Track: Machine Learning
Abstract
Either a high complexity hospital or a smaller clinic, healthcare centers have to withstand the constant pressure of the incoming flow of new patients. While some patients require a simple medical procedure, others will need further examination and probably have remain in observation for some time. This situation is particularly complicated in times of sanitary crisis. Since the infrastructure, supplies, and medical staff are limited resources, there is a real need for utilizing them efficiently. This research is focused on the use of ensemble machine learning algorithms to develop models for predicting the destination of patients who are discharge after a stay at an intensive care unit (ICU).

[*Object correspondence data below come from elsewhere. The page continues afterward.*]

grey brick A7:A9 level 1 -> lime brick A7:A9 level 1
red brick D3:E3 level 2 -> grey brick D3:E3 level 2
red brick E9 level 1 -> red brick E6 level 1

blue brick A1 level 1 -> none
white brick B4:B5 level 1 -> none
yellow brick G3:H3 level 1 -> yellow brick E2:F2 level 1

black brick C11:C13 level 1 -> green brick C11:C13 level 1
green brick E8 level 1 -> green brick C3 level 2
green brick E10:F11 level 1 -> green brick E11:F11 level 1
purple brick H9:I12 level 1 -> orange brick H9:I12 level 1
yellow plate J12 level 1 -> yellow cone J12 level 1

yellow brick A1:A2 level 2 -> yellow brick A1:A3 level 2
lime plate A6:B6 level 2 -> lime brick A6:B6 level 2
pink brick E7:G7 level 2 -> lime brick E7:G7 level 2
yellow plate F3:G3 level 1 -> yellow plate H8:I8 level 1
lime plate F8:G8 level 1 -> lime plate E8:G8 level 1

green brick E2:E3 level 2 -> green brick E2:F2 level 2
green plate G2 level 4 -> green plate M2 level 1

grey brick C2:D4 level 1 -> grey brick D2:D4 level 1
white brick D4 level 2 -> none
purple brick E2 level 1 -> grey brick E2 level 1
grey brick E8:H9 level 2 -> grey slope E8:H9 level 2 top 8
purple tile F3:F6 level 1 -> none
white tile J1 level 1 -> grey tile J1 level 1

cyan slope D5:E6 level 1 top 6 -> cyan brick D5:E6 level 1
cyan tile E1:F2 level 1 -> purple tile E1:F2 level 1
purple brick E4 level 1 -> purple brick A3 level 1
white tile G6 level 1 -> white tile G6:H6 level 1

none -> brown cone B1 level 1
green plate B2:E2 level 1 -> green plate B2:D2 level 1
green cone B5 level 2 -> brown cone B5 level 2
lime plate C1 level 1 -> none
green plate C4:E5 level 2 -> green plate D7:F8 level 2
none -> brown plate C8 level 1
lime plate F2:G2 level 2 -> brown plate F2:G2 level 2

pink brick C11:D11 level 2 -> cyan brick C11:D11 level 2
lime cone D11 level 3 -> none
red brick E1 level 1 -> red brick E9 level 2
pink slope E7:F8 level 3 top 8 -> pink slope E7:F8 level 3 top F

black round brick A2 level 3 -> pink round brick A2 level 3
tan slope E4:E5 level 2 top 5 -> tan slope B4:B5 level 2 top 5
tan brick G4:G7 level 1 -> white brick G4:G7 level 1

The investigation was carried out following a 4-phase methodology: analysis, design, development, and validation. During the analysis, an extensive review and preprocessing of patient records collected from a public hospital was carried out. Then, during the design several ensemble machine learning algorithms were compared and selected for the investigation. To name a few: Linear Regression, Decision Tree, Stacking, Bagging, and Random Forest. The following phases, development and validation were completed using data processing software. In all models proposed here, instead of a simple hold-out, a 10-fold cross-validation scheme was applied.
For the purposes of this research, twenty thousand patient records collected in 2020 were considered. The complete dataset was split in two subsets. One subset for training and test with 80% of the data and another dataset for validation with the remaining 20%.
During the development of the models, only data for training and for test were used. The validation data were used only to measure the models performance with unseen data.
Results revealed that regardless the size of the training and test dataset, there was a notorious consistency in the correct prediction rates. The proposed ensemble scheme made of three base learner plus a meta algorithm, systematically leaded to correct prediction rates close to 82%.
In conclusion, the proposed models proved that, with based on the existing data, high rates of correct prediction can be achieved when an ensemble scheme is used. In this case, with a reasonable certainty, it was possible to predict whether a patient was going to be referred to another unit or sent home after his or her stay at ICU.